A group of eccentric and neurotic instructors in a modest caricature of art professionals and hopefuls guides the kids on their initiation to razzle dazzle of show business. The adults deal with their own basket of insecurities and dilemmas while dishing out well-intentioned pieces of advice, albeit not always fit for the kids.
A pair of hapless actors-turned-teachers, Amos Klobuchar (Ben Platt) and Rebecca-Diane (Molly Gordon), are the leading instructors. They are also the masterminds who are writing and directing the crown jewel of the camp, and the ultimate outcome of everyone's efforts during the stay, an original musical titled Joan, Still. The biographical musical is about none other than the AdirondACTS camp's founder.
Rebecca-Diane and Amos are the backbone of the film, however, Gordon and Lieberman approach Theater Camp as an ensemble piece. It makes interactions livelier beyond the beef of the central pair of instructors. Several characters have their own narrative arc while the most visible is of Amos and Rebecca-Diane in a partnership-turned-rivalry twist.
Theater Camp hits all the familiar notes of a summer coming-of-age reversing the formula of Freaks & Geeks. The misfits are the stars and Theater Camp appropriately empowers the children who would have been a target of bullying in a more stereotypical environment.
The creative team behind the film espoused a self-deprecating and deadpan fashion to skew adults and boost kids' confidence. Ultimately, the story serves as a structure to hold the streak of sitcom moments.
Theater Camp borrows the film format to forge a frictionless cohesion in serving basically a series of comical sketches. It´s not hard to imagine Theater Camp as a webseries with bite-size chunks of farcical encounters and preparations gone awry. The episodic potential remains tempting, and the What We Do in the Shadows small-screen spin-off Wellington Paranormal serves as a great blueprint.
The fragmentary structure and the celebration of collective spirit with the musical equivalents of popculture gags and the zany quirkiness turn Theater Camp into a sort of gen-Z Community and What We Do in the Shadows mashup.
Funnily enough, the scriptwriters treat musical references similarly to what the writers of Frasier did with opera puns. Musical aficionados will have a blast, while audiences unversed in musical theater can easily understand the joke.
The landscape of feature-length comedy films became a wasteland. The main dispenser of the recurrent funny bone fix became the small screen. Theater Camp arrives as a long-awaited big-screen rejuvenation in the comic department, despite how much it is influenced by episodic storytelling.
Wedged between Wet Hot American Summer and What We Do in the Shadows, the musical-themed summer-camp comedy relies less on the nostalgia of teen and coming-of-age camp comedies of yesteryear and charts a new path embraced by a younger generation.
Theater Camp mixes queer and non-queer folk cleansed from antiquated social stereotypes while evading any ideology indoctrination (a kid comes out to its two fathers as straight).

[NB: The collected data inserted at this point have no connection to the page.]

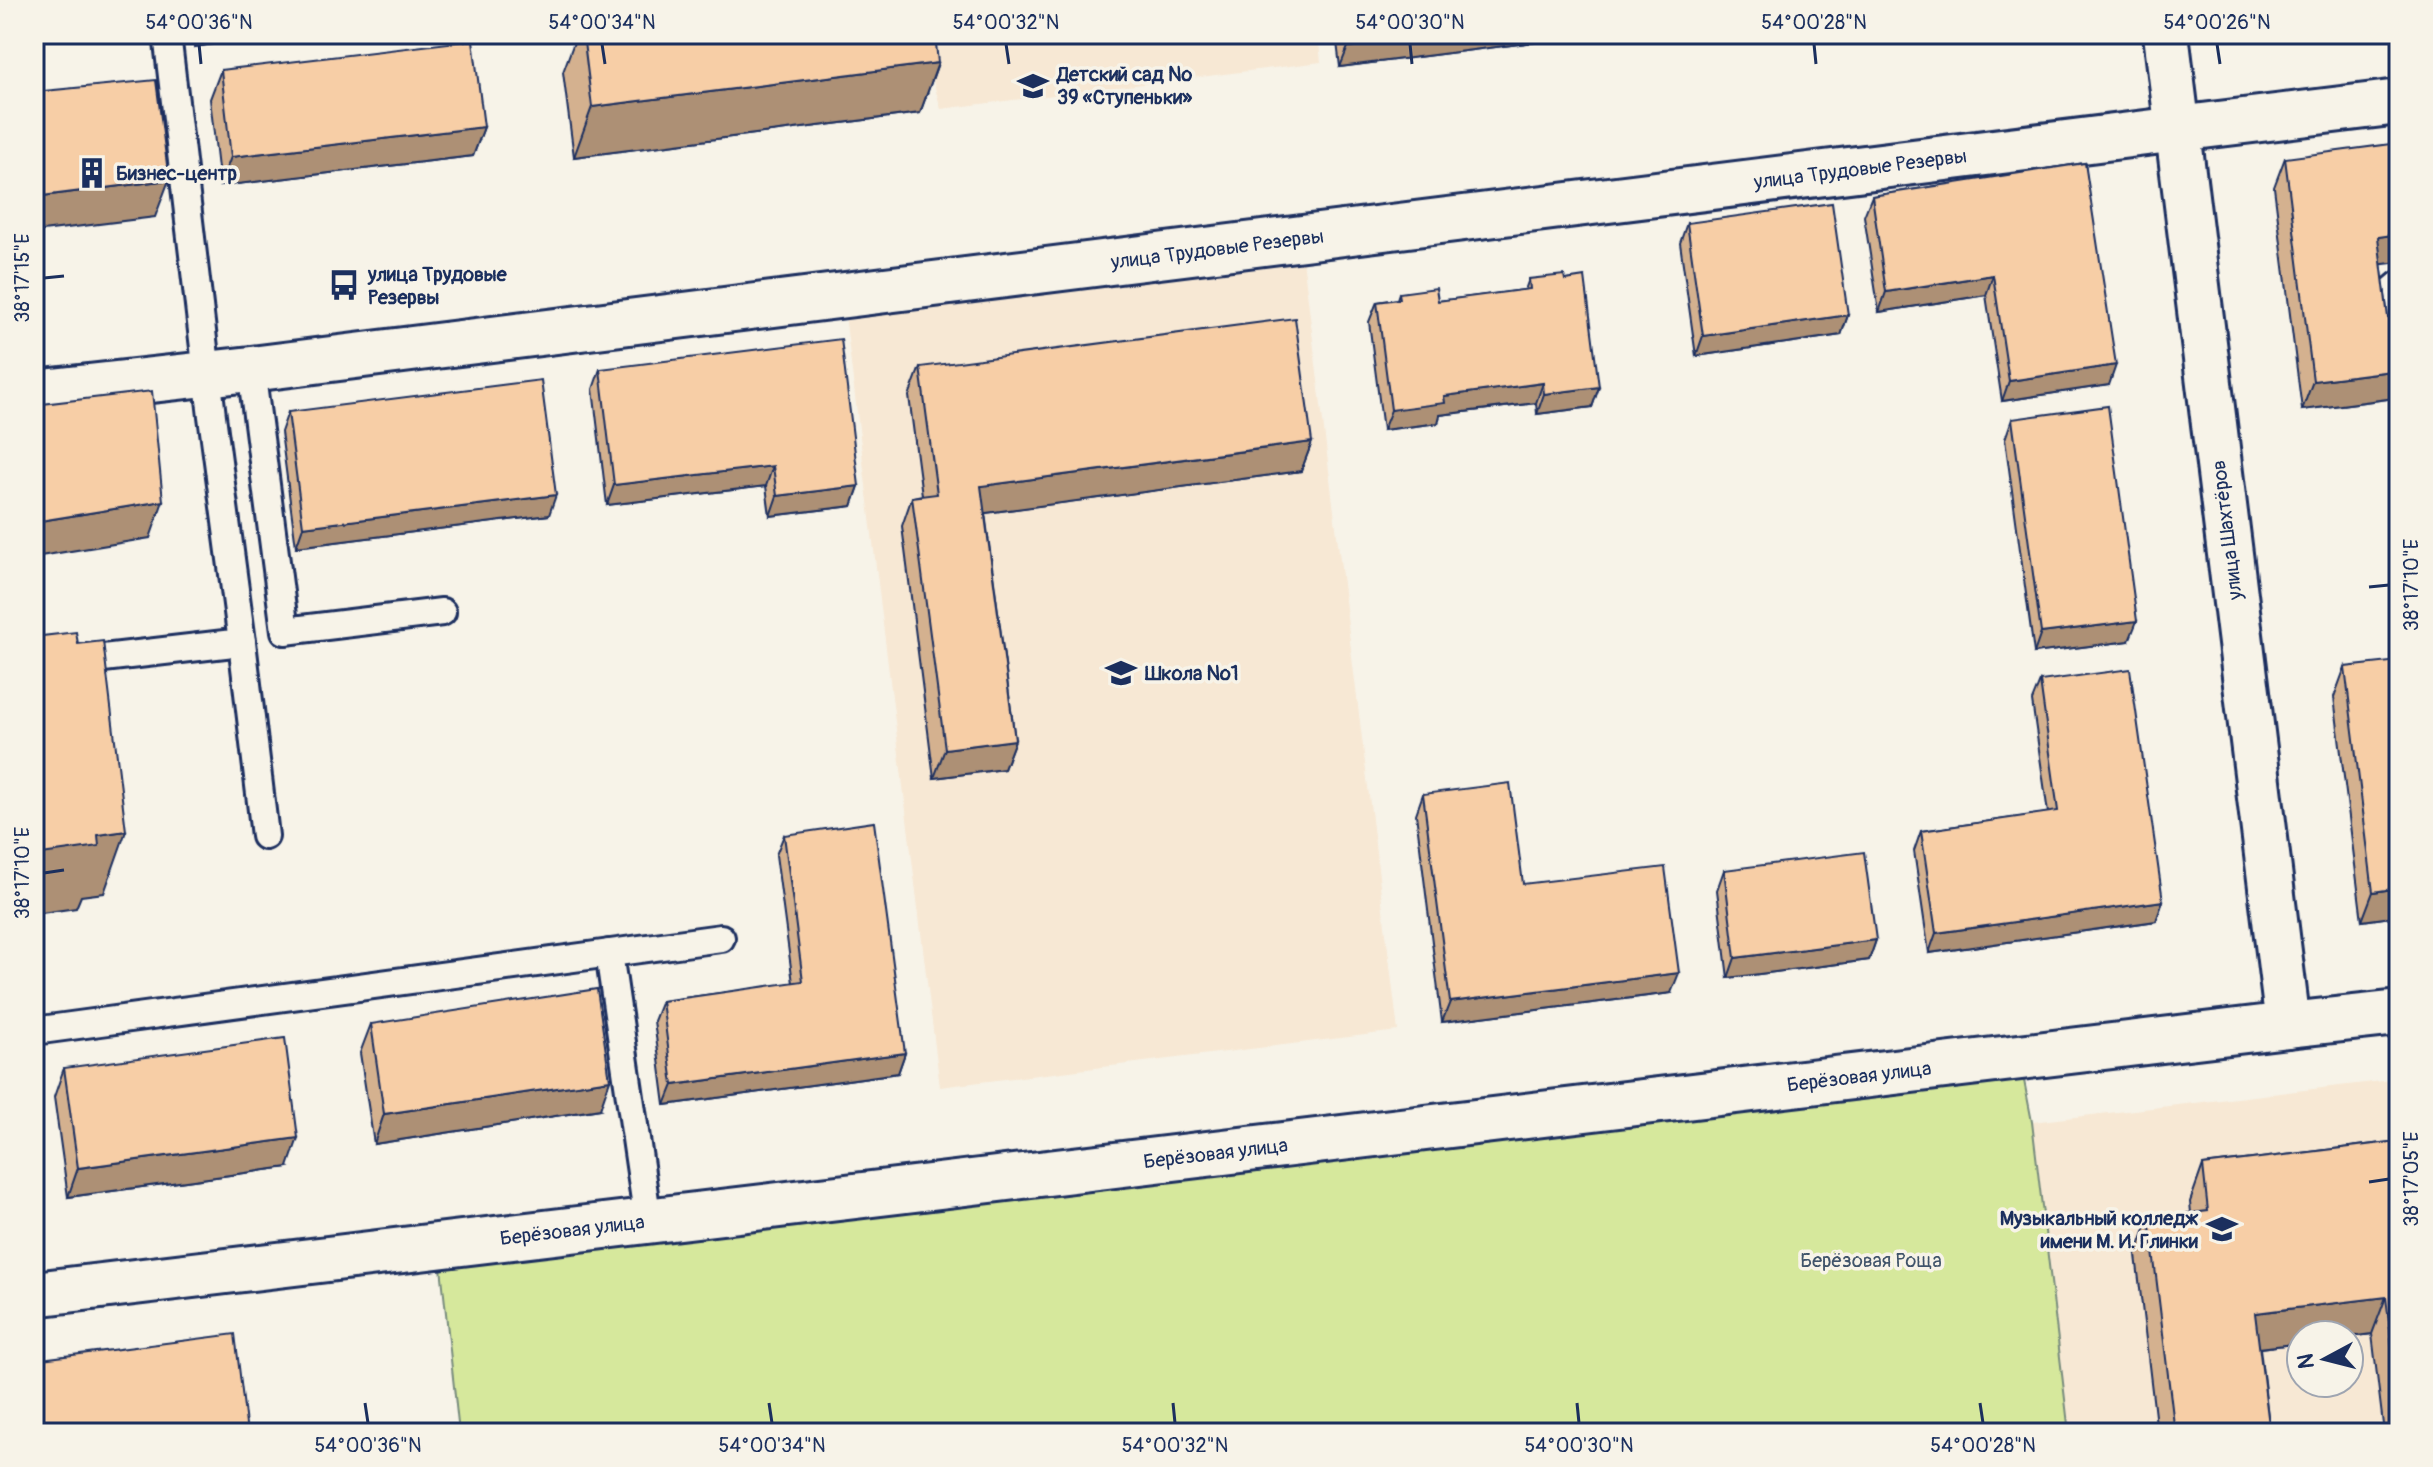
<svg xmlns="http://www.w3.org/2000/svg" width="2433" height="1467" viewBox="0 0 2433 1467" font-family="Pangolin,sans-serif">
	<rect width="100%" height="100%" fill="#f7f3e8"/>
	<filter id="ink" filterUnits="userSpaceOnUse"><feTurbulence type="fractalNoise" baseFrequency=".0125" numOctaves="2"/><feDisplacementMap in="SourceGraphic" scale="16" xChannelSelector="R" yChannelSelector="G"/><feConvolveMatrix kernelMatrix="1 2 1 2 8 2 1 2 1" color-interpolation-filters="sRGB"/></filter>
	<g filter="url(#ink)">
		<g fill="#f7e8d4" fill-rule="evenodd">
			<polygon points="920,34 1318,34 1321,62 941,109"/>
			<polygon points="1303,259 1398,1031 940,1087 845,315"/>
			<path d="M2399,1079V1433H2069L2032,1122ZM2301,1335H2349V1383H2301Z"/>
		</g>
		<polygon fill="#d6e89c" stroke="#788c7d" stroke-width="2" points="2021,1065 2032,1122 2069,1433 459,1433 441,1267"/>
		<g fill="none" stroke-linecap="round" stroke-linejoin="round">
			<defs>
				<g id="lane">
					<polyline points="2388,335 2385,311 2387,295 2399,285"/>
					<polyline points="251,369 285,631 442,612"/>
					<polyline points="242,642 265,836"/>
					<polyline points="34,666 242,642 212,416 167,34"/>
					<polyline points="609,953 648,1221"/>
					<polyline points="34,1031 721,938"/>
				</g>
				<g id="street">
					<polyline points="2178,129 2399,102"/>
					<polyline points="2288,1025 2399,1013"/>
				</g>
				<g id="secondary">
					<path id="s1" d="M34,393L251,369L2178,129"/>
					<path id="s2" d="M34,1294L2288,1025L2166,34"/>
				</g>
			</defs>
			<use href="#lane" stroke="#1b2f5e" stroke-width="32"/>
			<use href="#street" stroke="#1b2f5e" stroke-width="50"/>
			<use href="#secondary" stroke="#1b2f5e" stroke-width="50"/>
			<use href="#lane" stroke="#f7f3e8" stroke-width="26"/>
			<use href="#street" stroke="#f7f3e8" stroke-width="44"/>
			<use href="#secondary" stroke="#f7f3e8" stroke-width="44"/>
		</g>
		<g fill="#d4b18f" stroke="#1b2f5e" stroke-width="2">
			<polygon points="193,34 265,34 264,35 195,47"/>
			<polygon points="577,34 583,34 938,63 920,113 574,157 563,72"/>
			<polygon points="1336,34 1554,34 1551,40 1340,67"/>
			<polygon points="221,70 484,127 473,156 220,186 210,99"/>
			<polygon points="2285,158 2381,264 2388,318 2399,317 2399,389 2395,398 2302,410 2274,187"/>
			<polygon points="2085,163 2109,385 2002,401 1986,295 1879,312 1864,216 1872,196"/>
			<polygon points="1687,223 1848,315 1841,335 1696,356 1680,243"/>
			<polygon points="1529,279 1565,280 1599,387 1592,407 1537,414 1536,403 1440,415 1438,423 1383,430 1369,322 1377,302 1397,299 1399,293 1438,301 1525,290"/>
			<polygon points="920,367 1312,442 1301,471 985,513 1015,740 1004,769 934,778 902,526 912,497 922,495 909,396"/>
			<polygon points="600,369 859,486 852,506 770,516 766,486 607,505 593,389"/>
			<polygon points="288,412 549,515 296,547 281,432"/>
			<polygon points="2012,419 2129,641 2034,653 2005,439"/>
			<polygon points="2345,667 2399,916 2362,921 2334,697"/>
			<polygon points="2040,681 2163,901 2156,921 1929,953 1914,851 1921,831 2048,813 2032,701"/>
			<polygon points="1423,794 1523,884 1671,993 1442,1022 1416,814"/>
			<polygon points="784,835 905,1053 898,1073 665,1105 654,1021 662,1001 793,983 776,855"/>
			<polygon points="1724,870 1876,940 1869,960 1728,978 1717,890"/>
			<polygon points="371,1024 600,1109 374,1144 360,1053"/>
			<polygon points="64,1068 288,1167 68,1197 54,1097"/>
			<polygon points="2399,1141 2399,1433 2384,1433 2372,1334 2260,1348 2270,1433 2157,1433 2136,1255 2149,1218 2191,1213 2190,1202 2203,1165"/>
		</g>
		<g fill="#ad9074" stroke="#1b2f5e" stroke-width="2">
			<polygon points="199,34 265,34 264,35 195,47"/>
			<polygon points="1449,34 1554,34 1551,40 1340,67 1348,47"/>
			<polygon points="938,63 920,113 574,157 592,107"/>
			<polygon points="484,127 473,156 220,186 231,157"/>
			<polygon points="169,180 155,217 34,232 34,197"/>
			<polygon points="2399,234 2399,262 2368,266 2378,237"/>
			<polygon points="1993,275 1986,295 1879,312 1886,292"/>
			<polygon points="1848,315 1841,335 1696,356 1703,336"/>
			<polygon points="2116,365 2109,385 2002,401 2009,381"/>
			<polygon points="2399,370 2399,389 2395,398 2302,410 2313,381"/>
			<polygon points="1543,383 1536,403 1440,415 1438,423 1383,430 1391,410 1444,396"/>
			<polygon points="1599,387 1592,407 1537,414 1544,394"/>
			<polygon points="1312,442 1301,471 971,515 981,486"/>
			<polygon points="773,466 766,486 607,505 614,485"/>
			<polygon points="859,486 852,506 770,516 777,496"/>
			<polygon points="556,495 549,515 296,547 303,527"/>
			<polygon points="163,501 150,538 34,557 34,522"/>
			<polygon points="2137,621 2129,641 2034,653 2041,633"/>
			<polygon points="1015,740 1004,769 934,778 945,749"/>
			<polygon points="126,831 104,893 81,896 76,908 34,914 34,855 98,835"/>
			<polygon points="2399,888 2399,916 2362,921 2373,892"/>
			<polygon points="2163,901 2156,921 1929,953 1936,933"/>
			<polygon points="1876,940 1869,960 1728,978 1735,958"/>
			<polygon points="1679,973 1671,993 1442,1022 1450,1002"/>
			<polygon points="905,1053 898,1073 665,1105 673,1085"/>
			<polygon points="610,1080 600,1109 374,1144 384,1114"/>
			<polygon points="298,1138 288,1167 68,1197 78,1168"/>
			<polygon points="2386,1297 2372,1334 2349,1337 2349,1335 2301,1335 2301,1343 2242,1350 2255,1313"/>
		</g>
		<g fill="#f7cea6" stroke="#1b2f5e" stroke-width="2">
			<polygon points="583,34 935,34 938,63 592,107"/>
			<polygon points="1346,34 1449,34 1348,47"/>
			<polygon points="473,40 484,127 231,157 221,70"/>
			<polygon points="156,80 169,180 34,197 34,92"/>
			<polygon points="2399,143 2399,234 2378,237 2388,318 2399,317 2399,370 2313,381 2285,158"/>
			<polygon points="2085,163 2116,365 2009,381 1993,275 1886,292 1872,196"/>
			<polygon points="1832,203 1848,315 1703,336 1687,223"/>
			<polygon points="1564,275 1565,280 1585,277 1599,387 1544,394 1543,383 1444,396 1445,403 1391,410 1377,302 1400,299 1399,293 1436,288 1438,301 1530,289 1529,279"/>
			<polygon points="1295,318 1312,442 981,486 1015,740 945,749 912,497 937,494 920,367"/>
			<polygon points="841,339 859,486 777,496 773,466 614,485 600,369"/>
			<polygon points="541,380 556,495 303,527 288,412"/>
			<polygon points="152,391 163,501 34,522 34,405"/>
			<polygon points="2108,406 2137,621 2041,633 2012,419"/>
			<polygon points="76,632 78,644 103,641 126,831 98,835 99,846 34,855 34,637"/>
			<polygon points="2399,661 2399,888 2373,892 2345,667"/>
			<polygon points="2130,669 2163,901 1936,933 1921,831 2058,811 2040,681"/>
			<polygon points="1510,783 1523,884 1665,867 1679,973 1450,1002 1423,794"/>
			<polygon points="874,822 905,1053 673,1085 662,1001 803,981 784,835"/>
			<polygon points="1864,852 1876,940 1735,958 1724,870"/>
			<polygon points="597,989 610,1080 384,1114 371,1024"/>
			<polygon points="285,1038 298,1138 78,1168 64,1068"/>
			<polygon points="2399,1141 2399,1404 2386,1297 2255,1313 2270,1433 2175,1433 2149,1218 2208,1211 2203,1165"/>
			<polygon points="235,1334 247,1433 34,1433 34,1360"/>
		</g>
	</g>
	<path fill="none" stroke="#1b2f5e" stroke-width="3" d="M199,44L201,64M602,44L605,64M1006,44L1009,64M1410,44L1412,64M1814,44L1816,64M2217,44L2220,64M44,278L64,276M2369,587L2389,585M44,873L64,870M2369,1182L2389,1179M365,1403L368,1423M769,1403L772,1423M1173,1403L1175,1423M1577,1403L1579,1423M1980,1403L1983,1423"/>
	<defs>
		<symbol id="school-bare" viewBox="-9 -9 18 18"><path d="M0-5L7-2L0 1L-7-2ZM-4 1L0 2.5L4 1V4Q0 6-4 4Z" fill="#1b2f5e" stroke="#f7f3e8" stroke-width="2.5" paint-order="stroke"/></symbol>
		<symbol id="building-bare" viewBox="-9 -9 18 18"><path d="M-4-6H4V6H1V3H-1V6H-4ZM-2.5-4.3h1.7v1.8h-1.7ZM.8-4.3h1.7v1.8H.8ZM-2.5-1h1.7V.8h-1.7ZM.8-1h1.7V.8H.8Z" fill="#1b2f5e" stroke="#f7f3e8" stroke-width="2.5" paint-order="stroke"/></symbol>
		<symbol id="bus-bare" viewBox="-9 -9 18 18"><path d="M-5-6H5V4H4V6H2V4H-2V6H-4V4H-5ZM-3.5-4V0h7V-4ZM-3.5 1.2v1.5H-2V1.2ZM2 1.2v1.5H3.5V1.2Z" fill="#1b2f5e" stroke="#f7f3e8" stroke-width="2.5" paint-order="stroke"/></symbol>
		<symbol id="university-bare" viewBox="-9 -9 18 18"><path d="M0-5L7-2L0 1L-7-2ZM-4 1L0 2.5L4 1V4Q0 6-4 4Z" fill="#1b2f5e" stroke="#f7f3e8" stroke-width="2.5" paint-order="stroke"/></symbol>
	</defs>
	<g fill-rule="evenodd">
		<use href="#school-bare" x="1011" y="64" width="44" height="44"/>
		<use href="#building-bare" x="70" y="151" width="44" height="44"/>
		<use href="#bus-bare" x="322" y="263" width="44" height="44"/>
		<use href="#school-bare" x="1099" y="651" width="44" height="44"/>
		<use href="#university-bare" x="2200" y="1207" width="44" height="44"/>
	</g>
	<g text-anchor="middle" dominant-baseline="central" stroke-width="7" stroke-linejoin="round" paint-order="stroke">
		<g font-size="20" font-weight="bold" fill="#1b2f5e" stroke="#f7f3e8" text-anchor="start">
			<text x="1057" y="74">Детский сад №<tspan x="1057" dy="23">39 «Ступеньки»</tspan></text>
			<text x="116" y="173">Бизнес-центр</text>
			<text x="368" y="274">улица Трудовые<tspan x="368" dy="23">Резервы</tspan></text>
			<text x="1145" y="673">Школа №1</text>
			<text x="2198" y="1218" text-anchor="end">Музыкальный колледж<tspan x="2198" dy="23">имени М. И. Глинки</tspan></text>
		</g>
		<g font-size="20" fill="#1b2f5e" stroke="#f7f3e8">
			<text stroke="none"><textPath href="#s1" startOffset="1840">улица Трудовые Резервы</textPath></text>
			<text stroke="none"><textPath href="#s1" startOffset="1192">улица Трудовые Резервы</textPath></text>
			<text transform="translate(2227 530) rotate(-97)">улица Шахтёров</text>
			<text stroke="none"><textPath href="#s2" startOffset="1838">Берёзовая улица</textPath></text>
			<text stroke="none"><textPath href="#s2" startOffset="1190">Берёзовая улица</textPath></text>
			<text stroke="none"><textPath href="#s2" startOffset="542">Берёзовая улица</textPath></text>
		</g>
		<g font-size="20" fill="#40546a" stroke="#f7f3e8">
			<text x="1871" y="1260">Берёзовая Роща</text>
		</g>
	</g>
	<rect width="2433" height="1467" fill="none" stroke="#f7f3e8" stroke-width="88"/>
	<g transform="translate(2325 1359) rotate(263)"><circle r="38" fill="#f7f3e8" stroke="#9fa5b1" stroke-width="2"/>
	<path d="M0-6L14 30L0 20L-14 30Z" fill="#1b2f5e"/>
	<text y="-12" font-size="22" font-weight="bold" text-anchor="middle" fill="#1b2f5e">N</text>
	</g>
	<rect x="44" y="44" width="2345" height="1379" fill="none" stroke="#1b2f5e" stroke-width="3"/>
	<g font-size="20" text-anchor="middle" fill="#1b2f5e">
		<text x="199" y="29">54°00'36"N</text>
		<text x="602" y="29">54°00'34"N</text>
		<text x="1006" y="29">54°00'32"N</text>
		<text x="1410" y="29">54°00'30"N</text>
		<text x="1814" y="29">54°00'28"N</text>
		<text x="2217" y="29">54°00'26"N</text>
		<text transform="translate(22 278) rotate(-90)" y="7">38°17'15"E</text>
		<text transform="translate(2411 585) rotate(-90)" y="7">38°17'10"E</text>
		<text transform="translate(22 873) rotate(-90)" y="7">38°17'10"E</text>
		<text transform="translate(2411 1179) rotate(-90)" y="7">38°17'05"E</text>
		<text x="368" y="1452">54°00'36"N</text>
		<text x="772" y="1452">54°00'34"N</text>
		<text x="1175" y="1452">54°00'32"N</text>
		<text x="1579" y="1452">54°00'30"N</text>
		<text x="1983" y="1452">54°00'28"N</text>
	</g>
</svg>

Tatro's character is the odd duck but huge kudos to him for taking the jokes and pushing the fish-out-of-water depiction to almost a breaking point of feeling sorry for Troy.
Even the would-be-bully has a sad puppy aura as he longs for the communal connections and appraisal the camp kids are getting. Tatro partially resurrects his memorable creation of Dylan Maxwell from American Vandal, which shares the comedy fold with Theater Camp, despite opting for a more low-profile quirkiness.
Theater Camp won the U.S. Dramatic Special Jury Award for the ensemble cast.